_TASK REQUIREMENTS_.
Render the listing, from its start up to and including the line containing "oublier la route pavée de la Porte des...", as a Markdown table with the columns "No." and "Text", one row per line and blank lines skipped. Leave the pictures out.

======== DATA SHOWN

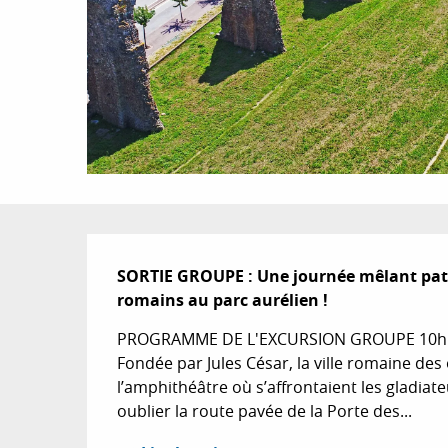
Description
SORTIE GROUPE : Une journée mêlant patri
romains au parc aurélien !
PROGRAMME DE L'EXCURSION GROUPE 10h – 
Fondée par Jules César, la ville romaine des
l’amphithéâtre où s’affrontaient les gladiat
oublier la route pavée de la Porte des...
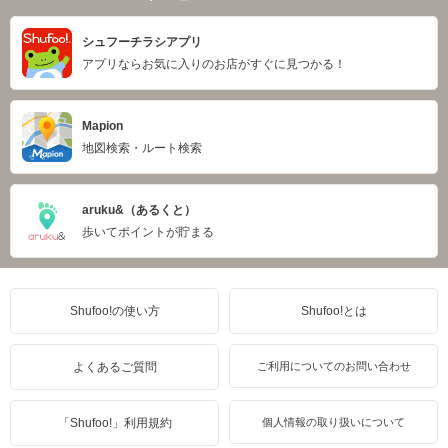
シュフーチラシアプリ
アプリならお気に入りのお店がすぐに見つかる！
Mapion
地図検索・ルート検索
aruku&（あるくと）
歩いてポイントが貯まる
Shufoo!の使い方
Shufoo!とは
よくあるご質問
ご利用についてのお問い合わせ
「Shufoo!」利用規約
個人情報の取り扱いについて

================

_TASK RESULT_.
| No. | Text |
|---|---|
| 1 | Description |
| 2 | SORTIE GROUPE : Une journée mêlant patri |
| 3 | romains au parc aurélien ! |
| 4 | PROGRAMME DE L'EXCURSION GROUPE 10h –  |
| 5 | Fondée par Jules César, la ville romaine des |
| 6 | l’amphithéâtre où s’affrontaient les gladiat |
| 7 | oublier la route pavée de la Porte des... |